I wanted to share the exciting news that my friend and colleague Robert Fillman has a poem in the journal Canary: A Literary Journal Of The Environmental Crisis.
The link is here: Canary A Literary Journal of the Environmental Crisis
The Science Teacher
by Robert Fillman
Robert lives in the Lehigh River Watershed in eastern Pennsylvania.

When old Mrs. Helmut got sick
Miss Carson was her substitute.
She was young, straight out of college,
voice as soft as the knee-high grass
in the fields behind the playground.
She taught us about recycling,
how to conserve more energy
by swapping incandescent bulbs,
hanging our wet clothes on the line,
unplugging old appliances.
She asked us if we had ever
heated water with a peanut,
forced our nine-year-old minds to think
beyond broken chalk and blackboards.
We made compost in the courtyard
out of our leftovers from lunch,
went on field trips to Cedar Creek,
gathered specimens to study.
She took us to the water works
where we watched sewage get filtered
into vats and sent to landfills.
My dad called her a tree hugger.
My mom thought she was too involved,
too motivated, much too bold
for her own good.

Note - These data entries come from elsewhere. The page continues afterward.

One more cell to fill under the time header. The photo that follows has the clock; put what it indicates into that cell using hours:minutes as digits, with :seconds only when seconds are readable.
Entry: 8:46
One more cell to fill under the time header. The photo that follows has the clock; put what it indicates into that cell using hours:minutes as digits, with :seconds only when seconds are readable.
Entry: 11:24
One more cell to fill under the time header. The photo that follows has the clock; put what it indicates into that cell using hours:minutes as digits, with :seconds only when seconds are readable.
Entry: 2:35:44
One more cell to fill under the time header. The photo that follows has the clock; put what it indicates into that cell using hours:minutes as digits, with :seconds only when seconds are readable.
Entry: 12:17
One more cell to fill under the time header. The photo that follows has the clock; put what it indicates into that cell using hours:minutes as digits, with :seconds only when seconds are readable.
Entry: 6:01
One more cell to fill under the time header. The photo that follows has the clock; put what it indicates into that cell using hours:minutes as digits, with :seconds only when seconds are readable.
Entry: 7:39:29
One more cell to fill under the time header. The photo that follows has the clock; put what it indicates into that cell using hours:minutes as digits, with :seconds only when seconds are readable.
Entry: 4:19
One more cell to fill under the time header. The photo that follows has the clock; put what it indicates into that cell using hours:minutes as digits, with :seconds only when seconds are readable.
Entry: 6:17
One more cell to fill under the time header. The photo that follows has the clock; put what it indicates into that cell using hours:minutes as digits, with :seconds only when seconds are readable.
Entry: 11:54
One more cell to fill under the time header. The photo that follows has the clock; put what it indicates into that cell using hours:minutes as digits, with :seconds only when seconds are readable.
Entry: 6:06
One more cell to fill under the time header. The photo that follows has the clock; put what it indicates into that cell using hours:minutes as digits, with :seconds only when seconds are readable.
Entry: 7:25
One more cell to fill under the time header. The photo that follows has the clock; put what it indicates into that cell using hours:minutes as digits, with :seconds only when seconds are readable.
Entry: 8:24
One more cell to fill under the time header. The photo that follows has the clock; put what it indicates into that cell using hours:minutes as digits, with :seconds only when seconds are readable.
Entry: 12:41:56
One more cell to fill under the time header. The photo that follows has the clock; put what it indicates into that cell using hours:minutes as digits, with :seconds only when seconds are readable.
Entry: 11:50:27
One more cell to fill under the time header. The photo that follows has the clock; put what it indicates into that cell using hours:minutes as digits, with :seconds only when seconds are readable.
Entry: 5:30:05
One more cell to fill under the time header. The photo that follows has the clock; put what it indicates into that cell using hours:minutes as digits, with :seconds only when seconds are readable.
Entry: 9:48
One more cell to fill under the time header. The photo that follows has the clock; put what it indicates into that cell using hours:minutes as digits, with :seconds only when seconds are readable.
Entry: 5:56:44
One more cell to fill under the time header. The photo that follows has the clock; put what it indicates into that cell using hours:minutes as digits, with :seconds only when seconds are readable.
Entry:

Both couldn’t wait
for Mrs. Helmut to return,
for the leaves of enlightenment
to fall. The last time I saw her
she was staring out the window
of our fourth-grade classroom, singing
to herself while she watched a group
of sparrows and nuthatches peck
at the sunflower seed feeders
we made for her going away.
© Robert Fillman
Congratulations to Robert Fillman on his publication!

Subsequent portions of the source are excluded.